** Opening Provided records block **
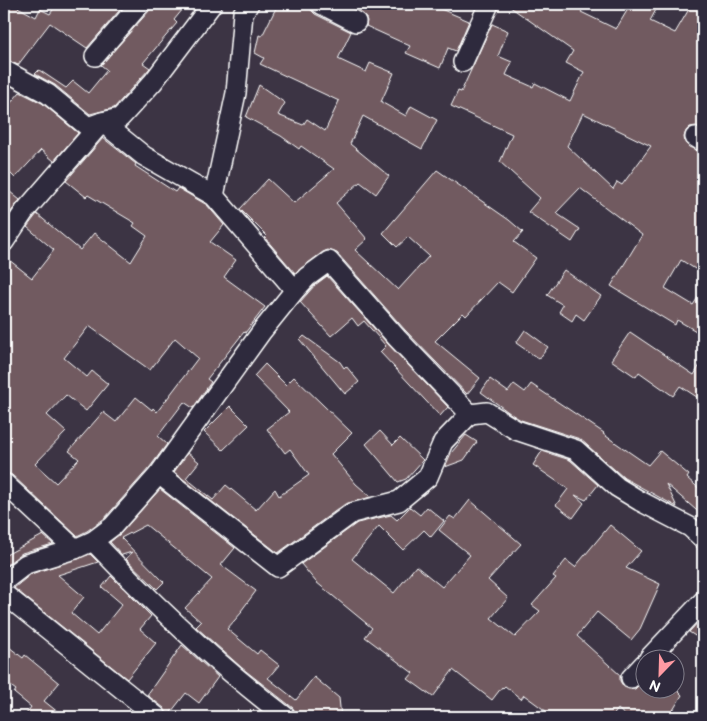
<svg xmlns="http://www.w3.org/2000/svg" width="707" height="721" font-family="'Balsamiq Sans',sans-serif">
	<style>
		.building { fill: #715a60; stroke: #fff; fill-rule: evenodd }
		.lines { fill: none; stroke-linecap: round; stroke-linejoin: round }
		.minor-casing { stroke: #fff; stroke-width: 22 }
		.minor { stroke: #2f2a3d; stroke-width: 19 }
	</style>
	<rect width="100%" height="100%" fill="#3c3444"/>
	<filter id="ink" filterUnits="userSpaceOnUse"><feTurbulence type="fractalNoise" baseFrequency=".02" numOctaves="2"/><feDisplacementMap in="SourceGraphic" scale="10" xChannelSelector="R" yChannelSelector="G"/><feConvolveMatrix kernelMatrix="1 2 1 2 8 2 1 2 1" color-interpolation-filters="sRGB"/></filter>
	<g filter="url(#ink)">
		<!-- building -->
		<g class="building">
			<polygon points="4,4 12,4 36,17 40,9 50,14 57,4 125,4 87,48 50,23 18,65 4,59"/>
			<polygon points="151,4 187,4 174,20 177,23 143,63 150,68 114,108 90,114 55,85 35,74 39,70 66,88 73,81 88,93 107,70 101,65 149,11"/>
			<polygon points="278,4 310,4 311,10 315,14 351,32 338,59 366,72 370,63 394,73 381,102 406,116 411,106 437,120 422,149 363,116 350,144 389,176 376,194 360,182 336,203 367,239 355,250 398,290 429,256 408,237 397,247 383,233 437,170 509,220 523,232 514,242 536,258 512,292 498,282 466,316 463,313 435,341 480,378 467,394 405,330 337,253 328,250 323,252 295,273 265,238 267,236 240,209 268,179 294,203 334,169 301,146 299,149 281,136 246,117 259,85 285,103 278,115 303,125 307,119 325,131 339,101 260,64 264,58 255,53 259,35 262,36"/>
			<polygon points="345,4 429,4 469,21 456,51 448,48 440,68 406,53 410,46 366,26 367,21 365,16"/>
			<path d="M506 4H587L581 12 616 29 631 4H659L650 21 675 33 692 4H703V129L696 126 690 127 686 131 684 137 685 143 689 147 703 153V274L681 260 665 288 693 305 703 290V335L677 320 675 325 611 286 642 235 580 188 556 213 580 229 572 242 528 212 540 198 500 162 512 134 451 106 458 91 461 92 492 24 508 31 498 56 512 62 506 75 533 87 535 83 570 101 584 72 566 63 573 51ZM583 113 651 146 622 185 617 182 613 189 567 146Z"/>
			<polygon points="20,92 42,103 78,133 54,161 41,150 15,178 4,167 4,111"/>
			<path d="M103 138 136 164 135 166 175 192 178 188 207 205 224 225 210 242 236 260 224 277 265 307 245 333 244 332 207 379 211 382 193 408 184 402 158 436 167 444 150 467 105 518 87 531 77 536 12 475 4 472V256L32 278 54 250 27 227 37 214 80 250 94 233 131 262 147 236 133 226 135 223 88 195 86 197 66 181ZM89 326 150 370 175 338 198 358 157 412 153 408 152 410 136 397 116 422 103 412 69 451 79 459 56 483 35 464 66 432 47 415 66 395 86 411 108 384 92 371 87 377 64 358Z"/>
			<polygon points="4,187 20,200 10,213 4,207"/>
			<polygon points="564,270 601,296 584,320 576,314 572,321 559,312 563,305 547,295"/>
			<polygon points="327,276 389,345 448,407 440,416 380,352 386,346 364,321 358,326 352,318 331,336 300,302 315,285"/>
			<polygon points="525,330 548,347 539,359 516,343"/>
			<polygon points="630,332 694,375 703,360 703,401 680,386 673,396 639,372 636,377 611,360"/>
			<polygon points="304,336 340,362 344,368 346,366 359,382 345,394 300,340"/>
			<polygon points="265,364 286,385 294,377 352,433 331,454 356,484 371,497 345,504 278,553 174,472 188,453 199,462 186,478 213,500 226,485 256,510 275,489 279,496 309,475 290,449 285,453 267,429 289,412 254,376"/>
			<polygon points="490,379 508,392 514,384 525,392 531,384 604,433 603,434 648,465 660,451 689,475 687,478 703,492 703,516 666,484 677,507 624,478 580,439 521,420 511,414 481,392"/>
			<polygon points="230,406 249,425 223,450 204,432"/>
			<polygon points="380,431 393,445 400,438 423,460 406,479 398,482 366,444"/>
			<polygon points="466,435 477,442 464,460 445,467 451,453"/>
			<polygon points="542,451 570,460 598,485 586,500 575,495 584,503 573,518 556,505 568,489 533,465"/>
			<polygon points="160,489 235,548 221,565 256,591 241,611 242,612 227,629 257,654 260,650 279,665 268,678 296,700 314,677 339,698 341,717 297,717 293,708 242,668 196,627 201,622 185,608 212,579 146,525 121,538 164,582 157,589 126,559 132,552 122,555 110,542 121,533"/>
			<polygon points="470,500 521,544 488,580 508,598 491,618 515,637 540,611 532,605 556,578 553,576 566,560 575,567 610,525 641,551 626,568 660,584 640,629 631,640 597,612 577,636 620,675 620,681 624,687 629,689 635,689 644,680 644,688 675,688 682,695 669,717 627,717 618,709 612,717 554,717 524,695 521,699 505,686 503,688 502,687 492,700 453,670 433,697 408,679 413,673 365,637 372,628 316,582 301,564 357,523 391,515 397,520 410,507 420,515 427,507 444,521 431,537 424,530 403,550 379,526 352,559 394,593 416,566 442,587 470,555 439,530 450,516 455,519"/>
			<polygon points="43,535 53,544 22,553 5,566 4,556"/>
			<polygon points="90,554 98,562 58,575 84,597 71,613 97,635 122,604 102,587 111,576 151,616 140,629 156,643 127,679 14,588 31,574"/>
			<polygon points="703,617 703,641 689,632"/>
			<polygon points="4,643 23,658 25,655 59,683 44,701 64,717 24,717 31,707 14,693 16,690 4,681"/>
			<polygon points="182,645 218,677 199,703 186,693 168,716 164,708 147,695"/>
			<polygon points="259,711 268,717 254,717"/>
		</g>
		<g class="lines">
			<!-- minor casing -->
			<g class="minor-casing">
				<g id="minor">
					<polyline points="321,4 356,22"/>
					<polyline points="95,56 140,4"/>
					<polyline points="463,62 489,4"/>
					<polyline points="4,70 48,94 88,127 102,122 144,156 214,196 295,290"/>
					<polyline points="695,137 703,142"/>
					<polyline points="214,196 236,93 243,13 249,4"/>
					<polyline points="4,242 24,212 102,122 120,118 153,82 212,4"/>
					<polyline points="159,474 278,567 352,513 399,501 428,477 443,442 470,414 487,412 516,430 576,450 617,487 640,501 690,527 703,539"/>
					<polyline points="4,483 75,549"/>
					<path d="M93 541C153 604 217 665 286 717"/>
					<polyline points="4,581 26,564 75,549 93,541 113,526 159,474 262,331 295,290 307,277 329,261 397,338 470,414"/>
					<polyline points="4,594 157,717"/>
					<polyline points="649,658 703,601"/>
					<polyline points="631,678 644,664"/>
				</g>
			</g>
			<!-- minor -->
			<use href="#minor" class="minor"/>
		</g>
	</g>
	<!-- margin -->
	<rect width="707" height="721" fill="none" stroke="#2f2a3d" stroke-width="20"/>
	<rect x="10" y="10" width="687" height="701" fill="none" stroke="#fff" stroke-width="2" filter="url(#ink)"/>
	<!-- north arrow -->
	<g transform="translate(660 674) rotate(203)"><circle r="24" fill="#2f2a3d" stroke="#827f8b"/>
	<path d="M0-4L9 19L0 12L-9 19Z" fill="#ff9aa2"/>
	<text y="-8" font-size="14" font-weight="bold" text-anchor="middle" fill="#ffffff">N</text>
	</g>
</svg>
** Closing Provided records block **
* [Try it] Show all lines from the entries that hold "building".

* [Response below]
		.building { fill: #715a60; stroke: #fff; fill-rule: evenodd }
		<!-- building -->
		<g class="building">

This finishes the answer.